An agreement (or Designated International Agreement ‘DIA’) made under these provisions would allow law enforcement and national intelligence agencies of participating countries to issue orders, through a designated authority, for the production of data directed to prescribed communications and technology companies in the other country’s jurisdiction. Domestically, the Act provides for relevant agencies to seek orders for domestic interception, stored communications or authorisations for access to telecommunications data (referred to as ‘outgoing’ and incoming production orders) (IPO Bill 2020 Explanatory Memorandum para 2-3).
The Act contains important safeguards for data protection and human rights, and provides for independent oversight by the Commonwealth Ombudsman (‘Ombudsman’) and the Inspector-General of Intelligence and Security.
In our evolving and changing technological landscape, the traditional phone as we know it has largely disappeared, and in its place is mobile and internet connectivity with the use of over the top application providers, social media messaging and voice over IP (Internet Protocol address) services. The majority of these applications and services are provided or offered by foreign providers with global operations such as Google, Facebook, Twitter, WhatsApp etc. It is not surprising that criminal, terrorist and organised criminal networks have been using internet enabled technology or encryption supported crime to facilitate or obfuscate criminal activity without having any technical skills or knowledge – it is that simple, thanks to the internet.

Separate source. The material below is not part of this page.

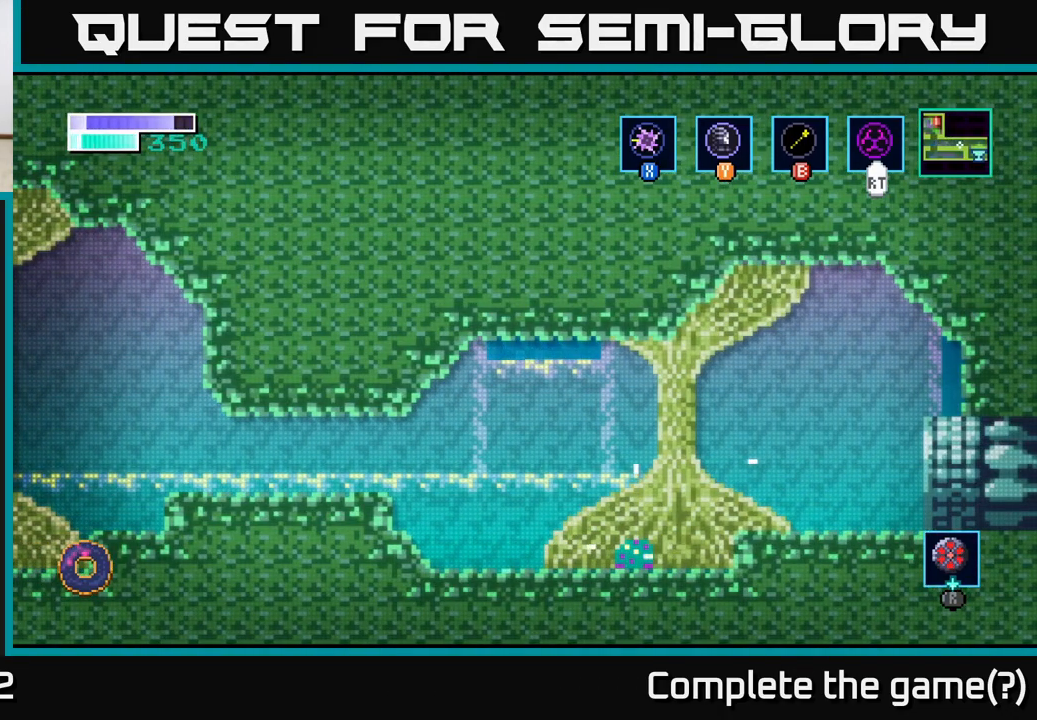
{"buttons": [], "left_stick": "right", "right_stick": "center", "events": [[17, "A", "up"], [83, "A", "down"], [383, "A", "up"]]}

In my last article (‘Going dark: the unprecedented government measures to access encrypted data’ 52 Law Society of NSW Journal, Feb 2019, 74-77) I discussed how encryption was underpinning a wide range of crime typologies, such as cybercrime, terrorism and serious organised crime. The intentional hiding of data and communications in criminal activities is not surprisingly on the increase (see Dr Amanda Davies, Australian Institute of Policing, March 2021, 3). On the flip side, no one can deny the importance and benefits of strong encryption for the digital economy and digital privacy. It follows that evidence of just about any crime is being increasingly stored electronically on computer and device systems in foreign, multiple or unknown jurisdictions and additional measures are required to lawfully obtain such evidence in order to enable an effective criminal justice response and to uphold the rule of law.